But who's to say that the human mind can solve all logical problems? Or that even all logical problems can in principle be solved? Sure, that is a basic assumption we make, but with what justification? Nothing but the claim that you have made above- without that assumption, what's the point?

 

Try not to misunderstand what I'm saying. All I'm saying is that I allow for the possibility that there exists at least one logical problem that cannot in principle be solved logically.

 

 

 

Blake wrote:

Greatest_Curse wrote:

What is your position on empiricism versus rationality?

 

I am a rationalist who considers empiricism useful, which is the only rational stance to take.  Empiricists who consider rationalism useful contradict the very purposes of both.

I can't say I agree with that second sentence. Clearly all empiricists consider rationalism useful.

 

But I can see why the discussion has gone this route, you claiming to be a rationalist.

 

 

Blake wrote:

Greatest_Curse wrote:

Atheistextremist wrote:

I don't think it's possible to argue a coherent case that the subjectiveness of human perception undermines the validity of all empirical evidence.

● TASK TO COMPLETE:
Reproduce the forum discussion from "But I can see" up to and including "all empirical evidence.", swapping "empirical evidence" for "sensory evidence". These entries come from a separate source.

[Stored data entries]
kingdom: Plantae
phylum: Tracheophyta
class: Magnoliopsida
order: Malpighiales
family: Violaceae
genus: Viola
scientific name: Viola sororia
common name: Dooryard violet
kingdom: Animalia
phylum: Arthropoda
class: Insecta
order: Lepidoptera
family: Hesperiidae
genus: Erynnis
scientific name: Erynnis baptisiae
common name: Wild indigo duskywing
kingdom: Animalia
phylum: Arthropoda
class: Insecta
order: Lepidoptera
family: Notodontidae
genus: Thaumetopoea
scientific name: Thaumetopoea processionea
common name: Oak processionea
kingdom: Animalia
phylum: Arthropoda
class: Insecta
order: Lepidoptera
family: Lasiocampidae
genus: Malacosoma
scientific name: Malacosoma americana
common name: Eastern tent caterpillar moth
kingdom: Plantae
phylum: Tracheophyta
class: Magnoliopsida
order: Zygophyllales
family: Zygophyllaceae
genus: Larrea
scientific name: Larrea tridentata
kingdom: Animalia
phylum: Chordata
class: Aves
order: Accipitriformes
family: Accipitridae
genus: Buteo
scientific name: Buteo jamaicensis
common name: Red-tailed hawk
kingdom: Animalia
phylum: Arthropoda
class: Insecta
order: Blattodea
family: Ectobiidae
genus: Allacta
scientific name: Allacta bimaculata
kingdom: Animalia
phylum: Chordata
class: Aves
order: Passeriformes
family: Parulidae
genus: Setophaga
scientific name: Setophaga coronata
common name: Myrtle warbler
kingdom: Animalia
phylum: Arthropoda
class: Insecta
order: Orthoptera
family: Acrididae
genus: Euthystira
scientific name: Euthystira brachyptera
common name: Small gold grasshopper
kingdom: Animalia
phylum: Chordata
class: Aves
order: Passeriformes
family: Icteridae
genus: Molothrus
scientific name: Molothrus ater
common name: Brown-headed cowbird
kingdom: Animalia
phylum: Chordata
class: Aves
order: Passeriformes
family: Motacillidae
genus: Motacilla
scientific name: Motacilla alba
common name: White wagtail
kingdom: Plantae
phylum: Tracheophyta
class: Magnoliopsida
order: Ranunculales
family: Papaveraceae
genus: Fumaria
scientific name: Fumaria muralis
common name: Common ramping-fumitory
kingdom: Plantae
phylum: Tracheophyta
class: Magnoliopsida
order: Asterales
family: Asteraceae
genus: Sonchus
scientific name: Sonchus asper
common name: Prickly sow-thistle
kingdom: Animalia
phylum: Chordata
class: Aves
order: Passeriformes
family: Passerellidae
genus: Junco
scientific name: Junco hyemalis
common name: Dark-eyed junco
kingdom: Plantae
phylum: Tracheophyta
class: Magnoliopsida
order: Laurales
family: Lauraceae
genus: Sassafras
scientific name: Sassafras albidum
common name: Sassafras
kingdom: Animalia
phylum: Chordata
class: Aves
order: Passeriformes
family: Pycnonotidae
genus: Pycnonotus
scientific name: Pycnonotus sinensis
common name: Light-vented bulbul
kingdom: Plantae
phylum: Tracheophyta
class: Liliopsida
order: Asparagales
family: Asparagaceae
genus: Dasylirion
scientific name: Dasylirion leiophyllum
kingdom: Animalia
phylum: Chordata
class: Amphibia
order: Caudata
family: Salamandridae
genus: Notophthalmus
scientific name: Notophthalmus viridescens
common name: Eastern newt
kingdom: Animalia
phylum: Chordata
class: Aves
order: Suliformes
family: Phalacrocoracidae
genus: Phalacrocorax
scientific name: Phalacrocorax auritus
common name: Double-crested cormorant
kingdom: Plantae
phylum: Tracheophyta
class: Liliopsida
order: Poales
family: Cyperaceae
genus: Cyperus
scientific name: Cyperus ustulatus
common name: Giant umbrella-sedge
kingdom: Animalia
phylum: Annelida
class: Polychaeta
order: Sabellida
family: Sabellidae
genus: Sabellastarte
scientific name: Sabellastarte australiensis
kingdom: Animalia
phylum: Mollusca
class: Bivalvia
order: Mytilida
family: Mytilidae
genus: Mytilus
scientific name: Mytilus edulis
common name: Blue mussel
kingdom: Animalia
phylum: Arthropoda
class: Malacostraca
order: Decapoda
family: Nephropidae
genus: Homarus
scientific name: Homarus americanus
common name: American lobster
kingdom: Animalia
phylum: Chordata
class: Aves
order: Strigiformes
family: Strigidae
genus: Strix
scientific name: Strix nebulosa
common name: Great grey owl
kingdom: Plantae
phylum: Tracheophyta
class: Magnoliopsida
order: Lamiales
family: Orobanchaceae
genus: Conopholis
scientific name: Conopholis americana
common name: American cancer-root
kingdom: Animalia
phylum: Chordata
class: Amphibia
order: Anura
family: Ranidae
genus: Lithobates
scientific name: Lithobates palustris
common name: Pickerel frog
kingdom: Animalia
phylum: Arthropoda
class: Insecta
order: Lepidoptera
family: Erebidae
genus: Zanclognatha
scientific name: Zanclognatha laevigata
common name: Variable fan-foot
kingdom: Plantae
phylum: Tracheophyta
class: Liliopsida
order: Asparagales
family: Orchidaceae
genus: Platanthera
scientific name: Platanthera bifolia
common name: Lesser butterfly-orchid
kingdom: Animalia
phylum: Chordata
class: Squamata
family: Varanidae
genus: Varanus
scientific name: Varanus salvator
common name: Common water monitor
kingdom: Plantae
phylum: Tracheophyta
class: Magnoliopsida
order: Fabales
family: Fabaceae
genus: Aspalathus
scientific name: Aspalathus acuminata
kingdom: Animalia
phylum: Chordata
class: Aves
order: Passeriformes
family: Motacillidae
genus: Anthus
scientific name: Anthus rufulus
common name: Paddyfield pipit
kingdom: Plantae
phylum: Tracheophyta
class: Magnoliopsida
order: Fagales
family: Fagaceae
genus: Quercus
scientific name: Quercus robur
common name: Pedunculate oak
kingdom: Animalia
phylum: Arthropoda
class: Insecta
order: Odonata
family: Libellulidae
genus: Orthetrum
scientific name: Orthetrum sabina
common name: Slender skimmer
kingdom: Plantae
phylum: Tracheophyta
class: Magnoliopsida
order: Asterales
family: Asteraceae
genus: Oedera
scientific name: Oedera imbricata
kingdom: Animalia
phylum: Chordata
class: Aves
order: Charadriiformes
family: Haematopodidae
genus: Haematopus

● RESULT BELOW:
But I can see why the discussion has gone this route, you claiming to be a rationalist.

 

 

Blake wrote:

Greatest_Curse wrote:

Atheistextremist wrote:

I don't think it's possible to argue a coherent case that the subjectiveness of human perception undermines the validity of all sensory evidence.